3.   Membolehkan mengikuti pemilu dan parlemen dengan syarat dengan pemahaman yang benar, menginginkan tegaknya Al-Haq, Amar Ma’ruf Nahi Mungkar dan tidak semata-mata ambisi pribadi.

Kajian Ulama kontemporer tentang Pemilu[19]

Dr. Yusuf al-Qaradhawi mendukung demokrasi seraya berpendapat bahwa demokrasi merupakan alternatif terbaik untuk diktatorisme dan pemerintahan tirani. Berikut ini ringkasan pendapat Dr. Yusuf al-Qaradhawi mengenai demokrasi disertai dengan komentar terhadapnya.
Dr.
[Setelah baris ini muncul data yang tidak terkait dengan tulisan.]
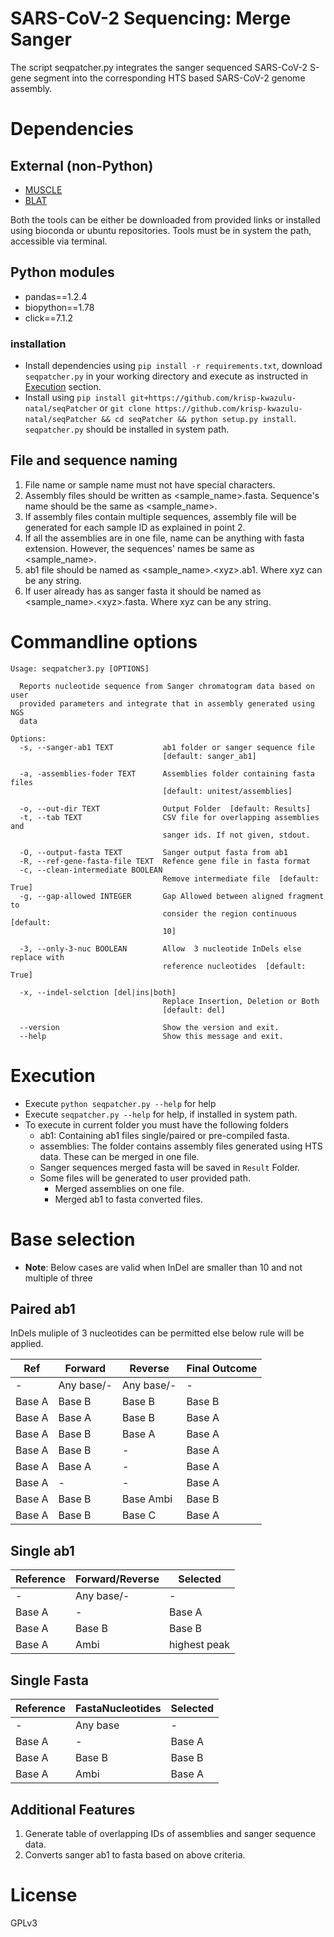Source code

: # SARS-CoV-2 Sequencing: Merge Sanger

The script seqpatcher.py integrates the sanger sequenced SARS-CoV-2 S-gene segment into the corresponding HTS based SARS-CoV-2 genome assembly.

# Dependencies

## External (non-Python)

- [MUSCLE](https://www.drive5.com/muscle/downloads.htm)
- [BLAT](https://hgdownload.soe.ucsc.edu/admin/exe/)

Both the tools can be either be downloaded from provided links or installed using bioconda or ubuntu repositories. Tools must be in system the path, accessible via terminal.

## Python modules

- pandas==1.2.4
- biopython==1.78
- click==7.1.2

### installation

- Install dependencies using `pip install -r requirements.txt`, download `seqpatcher.py` in your working directory and execute as instructed in [Execution](#execution) section.
- Install using `pip install git+https://github.com/krisp-kwazulu-natal/seqPatcher` or `git clone https://github.com/krisp-kwazulu-natal/seqPatcher && cd seqPatcher && python setup.py install`. `seqpatcher.py` should be installed in system path.

## File and sequence naming

1. File name or sample name must not have special characters.
2. Assembly files should be written as <sample_name>.fasta. Sequence's name should be the same as <sample_name>.
3. If assembly files contain multiple sequences, assembly file will be generated for each sample ID as explained in point 2.
4. If all the assemblies are in one file, name can be anything with fasta extension. However, the sequences' names be same as <sample_name>.
5. ab1 file should be named as <sample_name>.\<xyz>.ab1. Where xyz can be any string.
6. If user already has as sanger fasta it should be named as <sample_name>.\<xyz>.fasta. Where xyz can be any string.

<a name='cmdoptions'>

# Commandline options

```
Usage: seqpatcher3.py [OPTIONS]

  Reports nucleotide sequence from Sanger chromatogram data based on user
  provided parameters and integrate that in assembly generated using NGS
  data

Options:
  -s, --sanger-ab1 TEXT           ab1 folder or sanger sequence file
                                  [default: sanger_ab1]

  -a, -assemblies-foder TEXT      Assemblies folder containing fasta files
                                  [default: unitest/assemblies]

  -o, --out-dir TEXT              Output Folder  [default: Results]
  -t, --tab TEXT                  CSV file for overlapping assemblies and
                                  sanger ids. If not given, stdout.

  -O, --output-fasta TEXT         Sanger output fasta from ab1
  -R, --ref-gene-fasta-file TEXT  Refence gene file in fasta format
  -c, --clean-intermediate BOOLEAN
                                  Remove intermediate file  [default: True]
  -g, --gap-allowed INTEGER       Gap Allowed between aligned fragment to
                                  consider the region continuous  [default:
                                  10]

  -3, --only-3-nuc BOOLEAN        Allow  3 nucleotide InDels else replace with
                                  reference nucleotides  [default: True]

  -x, --indel-selction [del|ins|both]
                                  Replace Insertion, Deletion or Both
                                  [default: del]

  --version                       Show the version and exit.
  --help                          Show this message and exit.
```

<a name="execution" />

# Execution

- Execute `python seqpatcher.py --help` for help
- Execute `seqpatcher.py --help` for help, if installed in system path.
- To execute in current folder you must have the following folders
  - ab1: Containing ab1 files single/paired or pre-compiled fasta.
  - assemblies: The folder contains assembly files generated using HTS data. These can be merged in one file.
  - Sanger sequences merged fasta will be saved in `Result` Folder.
  - Some files will be generated to user provided path.
    - Merged assemblies on one file.
    - Merged ab1 to fasta converted files.

# Base selection

- **Note**: Below cases are valid when InDel are smaller than 10 and not multiple of three

## Paired ab1

InDels muliple of 3 nucleotides can be permitted else below rule will be applied.

| Ref    | Forward    | Reverse    | Final Outcome |
| ------ | ---------- | ---------- | ------------- |
| -      | Any base/- | Any base/- | -             |
| Base A | Base B     | Base B     | Base B        |
| Base A | Base A     | Base B     | Base A        |
| Base A | Base B     | Base A     | Base A        |
| Base A | Base B     | -          | Base A        |
| Base A | Base A     | -          | Base A        |
| Base A | -          | -          | Base A        |
| Base A | Base B     | Base Ambi  | Base B        |
| Base A | Base B     | Base C     | Base A        |

## Single ab1

| Reference | Forward/Reverse | Selected     |
| --------- | --------------- | ------------ |
| -         | Any base/-      | -            |
| Base A    | -               | Base A       |
| Base A    | Base B          | Base B       |
| Base A    | Ambi            | highest peak |

## Single Fasta

| Reference | FastaNucleotides | Selected |
| --------- | ---------------- | -------- |
| -         | Any base         | -        |
| Base A    | -                | Base A   |
| Base A    | Base B           | Base B   |
| Base A    | Ambi             | Base A   |

## Additional Features

1. Generate table of overlapping IDs of assemblies and sanger sequence data.
2. Converts sanger ab1 to fasta based on above criteria.

# License

GPLv3
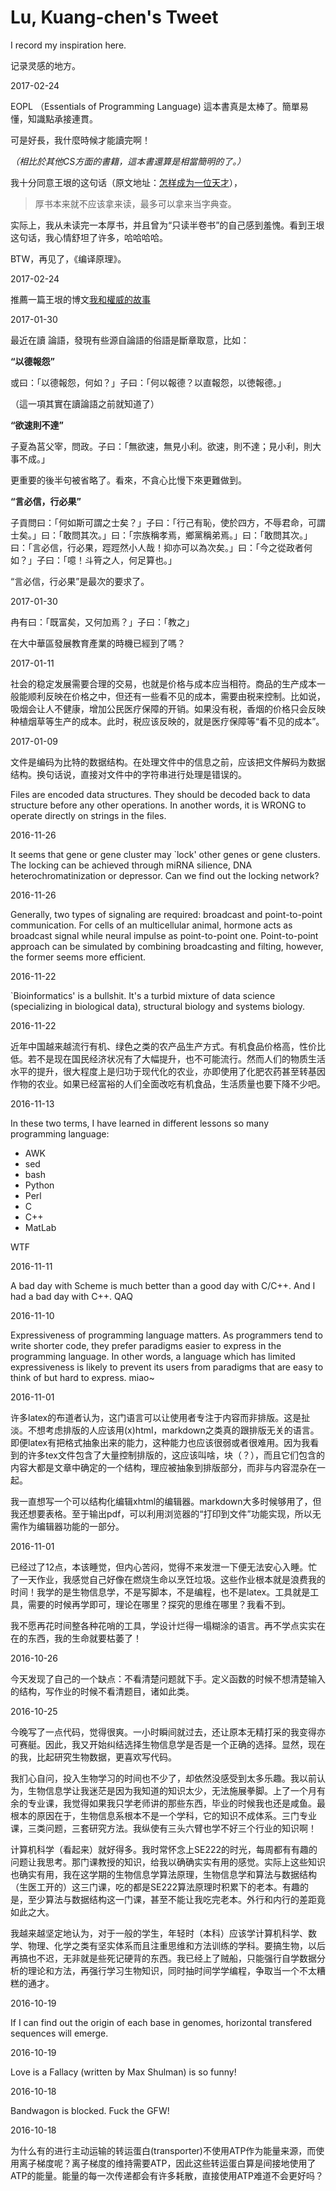 # Lu, Kuang-chen's Tweet

I record my inspiration here.

记录灵感的地方。

<article>2017-02-24

EOPL （Essentials of Programming Language) 這本書真是太棒了。簡單易懂，知識點承接連貫。

可是好長，我什麼時候才能讀完啊！

_（相比於其他CS方面的書籍，這本書還算是相當簡明的了。）_


我十分同意王垠的这句话（原文地址：<a href="http://www.yinwang.org/blog-cn/2014/08/11/genius">怎样成为一位天才</a>），

> 厚书本来就不应该拿来读，最多可以拿来当字典查。


实际上，我从未读完一本厚书，并且曾为“只读半卷书”的自己感到羞愧。看到王垠这句话，我心情舒坦了许多，哈哈哈哈。


BTW，再见了，《编译原理》。
</article><article>2017-02-24

推薦一篇王垠的博文<a href="http://www.yinwang.org/blog-cn/2014/01/04/authority">我和權威的故事</a>
</article><article>2017-01-30

最近在讀 論語，發現有些源自論語的俗語是斷章取意，比如：


__“以德報怨”__

或曰：「以德報怨，何如？」子曰：「何以報德？以直報怨，以徳報德。」

（這一項其實在讀論語之前就知道了）



__“欲速則不達”__

子夏為莒父宰，問政。子曰：「無欲速，無見小利。欲速，則不達；見小利，則大事不成。」

更重要的後半句被省略了。看來，不貪心比慢下來更難做到。



__“言必信，行必果”__

子貢問曰：「何如斯可謂之士矣？」子曰：「行己有恥，使於四方，不辱君命，可謂士矣。」曰：「敢問其次。」曰：「宗族稱孝焉，鄉黨稱弟焉。」曰：「敢問其次。」曰：「言必信，行必果，踁踁然小人哉！抑亦可以為次矣。」曰：「今之從政者何如？」子曰：「噫！斗筲之人，何足算也。」

“言必信，行必果”是最次的要求了。
</article><article>2017-01-30

冉有曰：「既富矣，又何加焉？」子曰：「教之」

在大中華區發展教育產業的時機已經到了嗎？
</article><article>2017-01-11

社会的稳定发展需要合理的交易，也就是价格与成本应当相符。商品的生产成本一般能顺利反映在价格之中，但还有一些看不见的成本，需要由税来控制。比如说，吸烟会让人不健康，增加公民医疗保障的开销。如果没有税，香烟的价格只会反映种植烟草等生产的成本。此时，税应该反映的，就是医疗保障等“看不见的成本”。</article><article>2017-01-09

文件是编码为比特的数据结构。在处理文件中的信息之前，应该把文件解码为数据结构。换句话说，直接对文件中的字符串进行处理是错误的。

Files are encoded data structures. They should be decoded back to data structure before any other operations. In another words, it is WRONG to operate directly on strings in the files. </article><article>2016-11-26

It seems that gene or gene cluster may `lock' other genes or gene clusters. The locking can be achieved through miRNA silience, DNA heterochromatinization or depressor. Can we find out the locking network?
</article><article>2016-11-26

Generally, two types of signaling are required: broadcast and point-to-point communication. For cells of an multicellular animal, hormone acts as broadcast signal while neural impulse as point-to-point one. Point-to-point approach can be simulated by combining broadcasting and filting, however, the former seems more efficient. 
</article><article>2016-11-22

`Bioinformatics' is a bullshit. It's a turbid mixture of data science (specializing in biological data), structural biology and systems biology.
</article><article>2016-11-22

近年中国越来越流行有机、绿色之类的农产品生产方式。有机食品价格高，性价比低。若不是现在国民经济状况有了大幅提升，也不可能流行。然而人们的物质生活水平的提升，很大程度上是归功于现代化的农业，亦即使用了化肥农药甚至转基因作物的农业。如果已经富裕的人们全面改吃有机食品，生活质量也要下降不少吧。
</article><article>2016-11-13

In these two terms, I have learned in different lessons so many programming language: 

* AWK
* sed
* bash
* Python
* Perl
* C
* C++
* MatLab

WTF
</article><article>2016-11-11

A bad day with Scheme is much better than a good day with C/C++. And I had a bad day with C++. QAQ
</article><article>2016-11-10

Expressiveness of programming language matters. As programmers tend to write shorter code, they prefer paradigms easier to express in the programming language. In other words, a language which has limited expressiveness is likely to prevent its users from paradigms that are easy to think of but hard to express.
miao~
</article><article>2016-11-01

许多latex的布道者认为，这门语言可以让使用者专注于内容而非排版。这是扯淡。不想考虑排版的人应该用(x)html，markdown之类真的跟排版无关的语言。即便latex有把格式抽象出来的能力，这种能力也应该很弱或者很难用。因为我看到的许多tex文件包含了大量控制排版的，这应该叫啥，块（？），而且它们包含的内容大都是文章中确定的一个结构，理应被抽象到排版部分，而非与内容混杂在一起。

我一直想写一个可以结构化编辑xhtml的编辑器。markdown大多时候够用了，但我还想要表格。至于输出pdf，可以利用浏览器的“打印到文件”功能实现，所以无需作为编辑器功能的一部分。

</article><article>2016-11-01

已经过了12点，本该睡觉，但内心苦闷，觉得不来发泄一下便无法安心入睡。忙了一天作业，我感觉自己好像在燃烧生命以烹饪垃圾。这些作业根本就是浪费我的时间！我学的是生物信息学，不是写脚本，不是编程，也不是latex。工具就是工具，需要的时候再学即可，理论在哪里？探究的思维在哪里？我看不到。

我不愿再花时间整各种花哨的工具，学设计烂得一塌糊涂的语言。再不学点实实在在的东西，我的生命就要枯萎了！

</article><article>2016-10-26

今天发现了自己的一个缺点：不看清楚问题就下手。定义函数的时候不想清楚输入的结构，写作业的时候不看清题目，诸如此类。
</article><article>2016-10-25

今晚写了一点代码，觉得很爽。一小时瞬间就过去，还让原本无精打采的我变得亦可赛艇。因此，我又开始纠结选择生物信息学是否是一个正确的选择。显然，现在的我，比起研究生物数据，更喜欢写代码。

我扪心自问，投入生物学习的时间也不少了，却依然没感受到太多乐趣。我以前认为，生物信息学让我迷茫是因为我知道的知识太少，无法施展拳脚。上了一个月有余的专业课，我觉得如果我只学老师讲的那些东西，毕业的时候我也还是咸鱼。最根本的原因在于，生物信息系根本不是一个学科，它的知识不成体系。三门专业课，三类问题，三套研究方法。我纵使有三头六臂也学不好三个行业的知识啊！

计算机科学（看起来）就好得多。我时常怀念上SE222的时光，每周都有有趣的问题让我思考。那门课教授的知识，给我以确确实实有用的感觉。实际上这些知识也确实有用，我在这学期的生物信息学算法原理，生物信息学和算法与数据结构（生医工开的）这三门课，吃的都是SE222算法原理时积累下的老本。有趣的是，至少算法与数据结构这一门课，甚至不能让我吃完老本。外行和内行的差距竟如此之大。

我越来越坚定地认为，对于一般的学生，年轻时（本科）应该学计算机科学、数学、物理、化学之类有坚实体系而且注重思维和方法训练的学科。要搞生物，以后再搞也不迟，无非就是些死记硬背的东西。我已经上了贼船，只能强行自学数据分析的理论和方法，再强行学习生物知识，同时抽时间学学编程，争取当一个不太糟糕的通才。

</article><article>2016-10-19

If I can find out the origin of each base in genomes, horizontal transfered sequences will emerge.
</article><article>2016-10-19

Love is a Fallacy (written by Max Shulman) is so funny!
</article><article>2016-10-18

Bandwagon is blocked. Fuck the GFW!</article><article>2016-10-18

为什么有的进行主动运输的转运蛋白(transporter)不使用ATP作为能量来源，而使用离子梯度呢？离子梯度的维持需要ATP，因此这些转运蛋白算是间接地使用了ATP的能量。能量的每一次传递都会有许多耗散，直接使用ATP难道不会更好吗？</article>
Yusuf al-Qaradhawi mengatakan: "Sesungguhnya sisi liberalisme demokrasi yang paling baik menurut saya adalah sisi politiknya, yang tercermin dalam penegakan kehidupan perwakilan, di dalamnya rakyat dapat memilih wakil-wakil mereka yang akan memerankan kekuasaan legislatif di parlemen, dan di dalam satu majelis atau dua majelis.
Pemilihan ini hanya bisa ditempuh melalui pemilihan umum yang bebas dan umum, dan yang berhak menerima adalah yang mendapat suara paling banyak dari para calon yang berafiliasi ke partai politik atau non-partai."Kekuasaan yang terpilih" inilah yang akan memiliki otoritas legislatif untuk rakyat, sebagaimana ia juga mempunyai kekuasaan untuk mengawasi kekuasaan eksekutif atau "pemerintah", menilai, mengkritik, atau menjatuhkan mosi tidak percaya, sehingga dengan demikian, kekuasaan eksekutif tidak lagi layak untuk dipertahankan.
Dengan kekuasaan yang terpilih, maka semua urusan rakyat berada di tangannya, dan dengan demikian, rakyat menjadi sumber kekuasaan.Bentuk ini secara teoritis cukup baik dan dapat diterima, menurut kaca mata Islam secara garis besar, jika dapat diterapkan secara benar dan tepat, serta dapat dihindari berbagai keburukan dan hal-hal negatif yang terdapat padanya.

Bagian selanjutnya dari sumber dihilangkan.